With increasingly extreme weather events and other external threats facing an aging grid infrastructure, regulators and network companies are considering how to improve energy system resilience. While governments and businesses are evaluating on-site options, the electricity grid is really the first responder when it comes to resilience.

How, then, can electricity network companies make sure they have what’s necessary to improve the grid’s ability to resist, react, and repair when severe events occur? At a high level, they can do three things.

First, electricity network companies cannot do this alone. Interdependencies with other systems must be included in any resilience planning effort. For example, if telecommunication lines go down, utilities cannot communicate with their field equipment. There are also numerous interdependencies between energy and water, meaning a vulnerability in one sector yields vulnerability in the other. We should also consider the roles other government agencies can play in supporting resilience. Whether protecting supply chains or improving multi-jurisdictional coordination, much can be accomplished outside the purview of the energy regulator.

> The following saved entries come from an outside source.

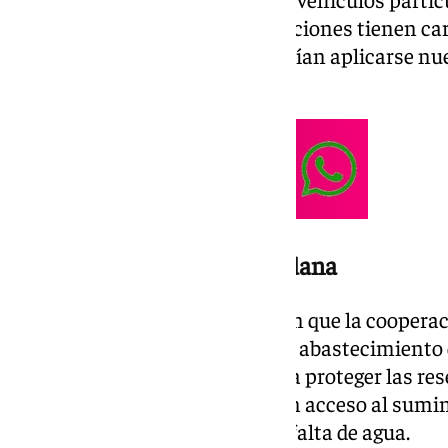
piscinas privadas. Estas restricciones tienen car
consistorios advierten que podrían aplicarse nue
hídrica empeora.
Apoyo y colaboración ciudadana
Los cuatro municipios subrayan que la cooperaci
fundamental para garantizar el abastecimiento
meses críticos. La medida busca proteger las re
que todos los habitantes tengan acceso al sumin
situaciones de emergencia por falta de agua.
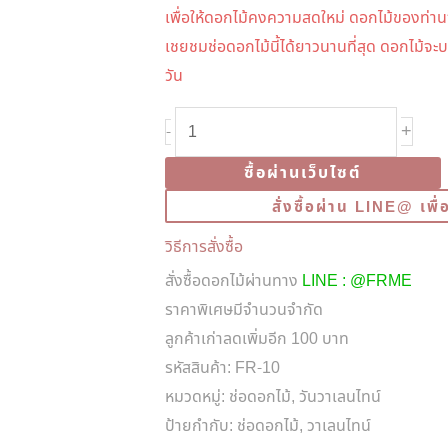
เพื่อให้ดอกไม้คงความสดใหม่ ดอกไม้ของท่าน
เชยชมช่อดอกไม้นี้ได้ยาวนานที่สุด ดอกไม้จะ
วัน
จำนวน
+
-
FR-
ซื้อผ่านเว็บไซต์
10
White
สั่งซื้อผ่าน LINE@ เพ
Lisianthus
วิธีการสั่งซื้อ
Valentine
สั่งซื้อดอกไม้ผ่านทาง
LINE : @FRME
Bouquet
ราคาพิเศษมีจำนวนจำกัด
ชิ้น
ลูกค้าเก่าลดเพิ่มอีก 100 บาท
รหัสสินค้า:
FR-10
หมวดหมู่:
ช่อดอกไม้
,
วันวาเลนไทน์
ป้ายกำกับ:
ช่อดอกไม้
,
วาเลนไทน์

Second, consideration is needed beyond electricity price controls. Setting aside the broader stakeholder needs of an energy resilience plan, some electricity network investments don’t necessarily belong on the shoulders of electricity customers. Putting all of these costs on customers creates a speed brake on any progress made on resilience, and it will mean slower progress than what is reasonably needed. Moreover, some resilience investments are very narrow in geographic implementation but provide benefits to the public at large. Supporting regional hospitals, first responders, and even military bases is about supporting the public good. These types of investments may be better made through taxation than through customer funding.

Finally, network companies need a performance metric for energy resilience around which they can plan. The adage “you can’t manage what you don’t measure” is an ironclad operating principle for electricity networks where every pound put forward in business plans must be defended as an efficient investment. Using performance-based regulation to create incentives around certain outcomes can best leverage resilience metrics, but even more broadly network companies will be able to better justify resilience investments if there is an agreed-upon performance metric. Creating a resilience metric is easier said than done, but several models exist that might be applicable. For example, the Institute of Electrical and Electronic Engineers’ report “Resilience Framework, Methods, and Metrics for the Electricity Sector” from October 2020 provides both qualitative and quantitative frameworks. An imperfect metric is better than no metric.